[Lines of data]
-- Begin --
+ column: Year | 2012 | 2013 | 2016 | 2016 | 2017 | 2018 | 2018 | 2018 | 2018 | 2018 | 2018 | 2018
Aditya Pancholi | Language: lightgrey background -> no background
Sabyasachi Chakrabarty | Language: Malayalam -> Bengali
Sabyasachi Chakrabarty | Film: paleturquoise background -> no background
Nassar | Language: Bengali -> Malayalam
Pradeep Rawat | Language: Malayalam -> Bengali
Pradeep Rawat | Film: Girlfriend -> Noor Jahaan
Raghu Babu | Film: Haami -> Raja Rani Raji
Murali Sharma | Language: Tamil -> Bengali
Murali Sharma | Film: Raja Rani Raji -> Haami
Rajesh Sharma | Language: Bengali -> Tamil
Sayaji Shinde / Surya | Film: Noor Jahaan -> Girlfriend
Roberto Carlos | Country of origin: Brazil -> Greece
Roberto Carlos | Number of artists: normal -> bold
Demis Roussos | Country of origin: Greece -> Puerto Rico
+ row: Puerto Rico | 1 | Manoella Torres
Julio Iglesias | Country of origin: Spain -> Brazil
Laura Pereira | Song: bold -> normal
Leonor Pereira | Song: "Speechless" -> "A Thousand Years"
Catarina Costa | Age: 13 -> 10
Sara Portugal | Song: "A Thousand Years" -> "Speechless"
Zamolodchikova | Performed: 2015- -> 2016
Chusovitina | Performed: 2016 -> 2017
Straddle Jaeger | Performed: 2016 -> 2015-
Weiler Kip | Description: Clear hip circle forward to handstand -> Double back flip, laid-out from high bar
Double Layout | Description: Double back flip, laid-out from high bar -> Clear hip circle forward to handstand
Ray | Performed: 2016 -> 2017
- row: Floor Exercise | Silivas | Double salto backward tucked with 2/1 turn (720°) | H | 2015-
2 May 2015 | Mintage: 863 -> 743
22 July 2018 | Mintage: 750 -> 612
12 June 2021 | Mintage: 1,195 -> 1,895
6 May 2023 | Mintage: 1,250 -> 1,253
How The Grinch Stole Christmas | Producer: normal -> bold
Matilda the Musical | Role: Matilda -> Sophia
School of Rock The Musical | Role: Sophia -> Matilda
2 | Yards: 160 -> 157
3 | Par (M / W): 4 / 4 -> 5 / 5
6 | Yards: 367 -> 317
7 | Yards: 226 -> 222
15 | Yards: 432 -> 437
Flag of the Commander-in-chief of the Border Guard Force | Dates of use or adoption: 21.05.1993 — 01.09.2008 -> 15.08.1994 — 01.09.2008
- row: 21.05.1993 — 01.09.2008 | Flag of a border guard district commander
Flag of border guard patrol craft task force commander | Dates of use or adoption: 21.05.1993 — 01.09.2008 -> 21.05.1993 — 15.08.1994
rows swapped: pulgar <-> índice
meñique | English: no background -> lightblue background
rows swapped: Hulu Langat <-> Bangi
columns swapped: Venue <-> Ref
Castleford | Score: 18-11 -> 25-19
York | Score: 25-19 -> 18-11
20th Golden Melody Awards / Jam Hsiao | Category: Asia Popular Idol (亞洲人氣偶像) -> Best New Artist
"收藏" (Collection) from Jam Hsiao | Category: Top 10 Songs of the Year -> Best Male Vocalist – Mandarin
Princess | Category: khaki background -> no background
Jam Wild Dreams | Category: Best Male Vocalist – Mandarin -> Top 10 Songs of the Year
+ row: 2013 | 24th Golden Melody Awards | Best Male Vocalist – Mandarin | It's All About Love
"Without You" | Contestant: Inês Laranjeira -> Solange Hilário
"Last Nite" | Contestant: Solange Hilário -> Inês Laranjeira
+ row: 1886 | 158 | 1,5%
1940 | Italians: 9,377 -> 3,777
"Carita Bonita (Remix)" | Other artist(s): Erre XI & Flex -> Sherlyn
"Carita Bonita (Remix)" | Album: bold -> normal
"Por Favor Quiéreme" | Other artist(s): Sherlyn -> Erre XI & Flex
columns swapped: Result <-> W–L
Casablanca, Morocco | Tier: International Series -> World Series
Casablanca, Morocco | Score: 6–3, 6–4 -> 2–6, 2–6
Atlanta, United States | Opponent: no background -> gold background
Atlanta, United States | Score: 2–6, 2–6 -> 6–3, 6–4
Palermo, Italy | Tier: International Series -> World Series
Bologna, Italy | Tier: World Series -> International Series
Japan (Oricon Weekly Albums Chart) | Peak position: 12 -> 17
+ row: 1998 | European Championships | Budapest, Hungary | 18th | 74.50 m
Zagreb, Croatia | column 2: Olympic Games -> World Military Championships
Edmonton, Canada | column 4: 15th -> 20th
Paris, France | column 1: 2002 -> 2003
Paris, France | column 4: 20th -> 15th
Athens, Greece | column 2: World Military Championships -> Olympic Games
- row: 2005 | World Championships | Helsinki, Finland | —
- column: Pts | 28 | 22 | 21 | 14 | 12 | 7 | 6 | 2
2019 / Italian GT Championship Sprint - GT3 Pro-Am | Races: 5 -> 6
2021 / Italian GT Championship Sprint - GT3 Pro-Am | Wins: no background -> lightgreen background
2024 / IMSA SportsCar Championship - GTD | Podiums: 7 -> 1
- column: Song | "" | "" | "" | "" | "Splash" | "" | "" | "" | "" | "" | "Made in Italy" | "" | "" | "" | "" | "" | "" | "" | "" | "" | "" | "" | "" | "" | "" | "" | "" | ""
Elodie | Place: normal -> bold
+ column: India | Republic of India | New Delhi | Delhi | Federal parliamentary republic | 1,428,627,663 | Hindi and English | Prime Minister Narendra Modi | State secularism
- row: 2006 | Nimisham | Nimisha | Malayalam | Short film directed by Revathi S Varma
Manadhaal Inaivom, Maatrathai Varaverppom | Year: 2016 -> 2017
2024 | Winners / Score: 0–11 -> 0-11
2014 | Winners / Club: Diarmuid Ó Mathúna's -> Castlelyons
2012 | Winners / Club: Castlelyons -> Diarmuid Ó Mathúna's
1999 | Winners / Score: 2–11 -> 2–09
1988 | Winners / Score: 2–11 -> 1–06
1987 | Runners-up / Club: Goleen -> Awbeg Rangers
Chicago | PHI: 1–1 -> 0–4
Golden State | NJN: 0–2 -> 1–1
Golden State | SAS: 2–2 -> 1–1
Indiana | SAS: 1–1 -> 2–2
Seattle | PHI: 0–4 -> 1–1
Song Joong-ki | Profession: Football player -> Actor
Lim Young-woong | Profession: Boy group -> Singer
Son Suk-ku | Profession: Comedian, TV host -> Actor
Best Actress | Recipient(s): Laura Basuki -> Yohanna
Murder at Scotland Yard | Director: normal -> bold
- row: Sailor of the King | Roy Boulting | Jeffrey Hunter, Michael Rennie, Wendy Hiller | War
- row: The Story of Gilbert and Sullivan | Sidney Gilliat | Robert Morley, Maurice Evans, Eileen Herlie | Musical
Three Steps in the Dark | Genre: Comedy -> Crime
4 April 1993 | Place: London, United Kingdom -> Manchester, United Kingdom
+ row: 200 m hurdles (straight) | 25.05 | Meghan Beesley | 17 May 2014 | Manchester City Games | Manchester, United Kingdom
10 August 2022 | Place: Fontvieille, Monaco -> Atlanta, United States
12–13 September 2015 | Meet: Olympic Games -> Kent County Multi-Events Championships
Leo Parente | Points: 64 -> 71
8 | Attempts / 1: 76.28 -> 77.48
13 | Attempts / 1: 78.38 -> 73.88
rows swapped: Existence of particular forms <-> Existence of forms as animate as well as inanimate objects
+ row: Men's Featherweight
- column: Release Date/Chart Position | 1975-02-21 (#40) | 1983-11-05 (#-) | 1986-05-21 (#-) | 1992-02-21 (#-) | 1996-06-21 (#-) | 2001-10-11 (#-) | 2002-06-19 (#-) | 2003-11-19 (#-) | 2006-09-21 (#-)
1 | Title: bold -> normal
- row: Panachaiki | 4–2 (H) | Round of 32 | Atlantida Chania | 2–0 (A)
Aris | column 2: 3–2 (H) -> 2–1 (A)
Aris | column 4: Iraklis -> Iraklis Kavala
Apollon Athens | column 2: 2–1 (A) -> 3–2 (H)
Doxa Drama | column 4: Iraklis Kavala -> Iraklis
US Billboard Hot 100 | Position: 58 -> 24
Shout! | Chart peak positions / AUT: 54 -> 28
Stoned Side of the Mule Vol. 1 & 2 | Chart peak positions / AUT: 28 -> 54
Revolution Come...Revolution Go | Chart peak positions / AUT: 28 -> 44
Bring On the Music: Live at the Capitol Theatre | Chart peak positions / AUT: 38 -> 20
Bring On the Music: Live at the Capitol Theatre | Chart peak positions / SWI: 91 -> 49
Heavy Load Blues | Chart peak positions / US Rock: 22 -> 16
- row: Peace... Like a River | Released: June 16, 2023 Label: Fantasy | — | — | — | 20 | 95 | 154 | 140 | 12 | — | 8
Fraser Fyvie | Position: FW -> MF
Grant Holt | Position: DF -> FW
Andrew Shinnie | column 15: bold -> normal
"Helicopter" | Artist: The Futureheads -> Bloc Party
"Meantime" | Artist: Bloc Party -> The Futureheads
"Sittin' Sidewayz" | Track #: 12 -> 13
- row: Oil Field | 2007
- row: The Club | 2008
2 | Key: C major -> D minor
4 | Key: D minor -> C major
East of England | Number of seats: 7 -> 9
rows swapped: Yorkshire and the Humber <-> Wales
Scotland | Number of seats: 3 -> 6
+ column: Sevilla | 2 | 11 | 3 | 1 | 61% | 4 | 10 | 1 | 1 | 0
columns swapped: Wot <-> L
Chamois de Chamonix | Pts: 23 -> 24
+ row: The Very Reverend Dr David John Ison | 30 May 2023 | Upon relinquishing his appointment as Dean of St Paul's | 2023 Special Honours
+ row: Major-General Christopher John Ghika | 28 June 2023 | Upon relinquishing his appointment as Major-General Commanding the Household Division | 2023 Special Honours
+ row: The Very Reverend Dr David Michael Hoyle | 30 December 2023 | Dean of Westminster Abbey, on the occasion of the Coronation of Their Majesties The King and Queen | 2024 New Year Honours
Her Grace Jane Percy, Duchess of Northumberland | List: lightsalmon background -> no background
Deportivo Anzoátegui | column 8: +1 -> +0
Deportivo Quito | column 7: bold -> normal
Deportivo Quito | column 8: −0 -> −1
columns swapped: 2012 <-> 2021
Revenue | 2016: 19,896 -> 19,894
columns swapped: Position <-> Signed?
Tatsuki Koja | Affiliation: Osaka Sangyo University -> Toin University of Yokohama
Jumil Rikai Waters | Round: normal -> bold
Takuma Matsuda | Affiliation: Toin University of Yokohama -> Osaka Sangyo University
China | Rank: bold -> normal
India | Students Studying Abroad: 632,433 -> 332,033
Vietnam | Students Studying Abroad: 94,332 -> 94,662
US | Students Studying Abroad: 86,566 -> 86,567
-- End --
» REQUIREMENT
Print the data from the start through the line containing "Sabyasachi Chakrabarty | Language: Malayalam", with both ends included.

» EXERCISE OUTPUT
+ column: Year | 2012 | 2013 | 2016 | 2016 | 2017 | 2018 | 2018 | 2018 | 2018 | 2018 | 2018 | 2018
Aditya Pancholi | Language: lightgrey background -> no background
Sabyasachi Chakrabarty | Language: Malayalam -> Bengali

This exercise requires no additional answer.